Siraj Hussain, Advisor, FICCI and Former Secretary, Ministry of Agriculture & Farmers Welfare said, “The rules are yet to be circulated by the Government and therefore, in many cases, there is some vagueness as to how the implementation of these ordinances will take place on ground. However, I do think that in the long run, these ordinances, if enacted into laws, will bring a lot of change to how agriculture marketing, farming and trading takes place.”

Venkatram Vasantavada, MD & CEO, SeedWorks International said, “We are in a kind of a supply surplus situation so if these reforms solve the issues around market linkages, the farmer will have incentives to invest.” Vasantavada mentioned, going forward, investment in technology, R&D and impactful collaborations will be big game changers.

T R Kesavan, Chairman, FICCI Agriculture Committee and Group President, TAFE said that the agriculture ordinances have the potential to fundamentally transform the agriculture sector, facilitate more holistic development of agriculture markets, and benefit the farmers. “What is important is that when you have surplus crops and bounties, one of the major areas of focus for this will be how to preserve the waste and convert this into processed, value added food.
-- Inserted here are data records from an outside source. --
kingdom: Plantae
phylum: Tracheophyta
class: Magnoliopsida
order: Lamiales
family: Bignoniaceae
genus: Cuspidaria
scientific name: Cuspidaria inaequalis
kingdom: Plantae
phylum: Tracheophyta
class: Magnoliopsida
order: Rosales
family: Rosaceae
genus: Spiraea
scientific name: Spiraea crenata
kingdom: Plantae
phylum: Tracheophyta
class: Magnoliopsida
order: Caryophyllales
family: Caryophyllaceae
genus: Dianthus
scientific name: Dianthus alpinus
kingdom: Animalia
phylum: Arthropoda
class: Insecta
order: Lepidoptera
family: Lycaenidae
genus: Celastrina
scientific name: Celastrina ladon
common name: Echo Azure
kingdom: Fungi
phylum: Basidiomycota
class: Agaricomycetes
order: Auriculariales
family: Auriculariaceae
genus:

Indirectly it’s putting money back into the farmers’ hands.” Kesavan also mentioned that proactive approach and enabling ecosystem for promoting agriculture export could make India emerge as an important global player in the next decade.

Ramesh Doraiswami, MD & CEO, National Bulk Handling Corporation, said that the recently announced agricultural reforms could bring a paradigm shift towards a more transparent, productive and integrated post-harvest value chain in Indian Agriculture. “Good engagement amongst various stakeholders including governments can make agriculture a sunrise sector and strengthen farmers.”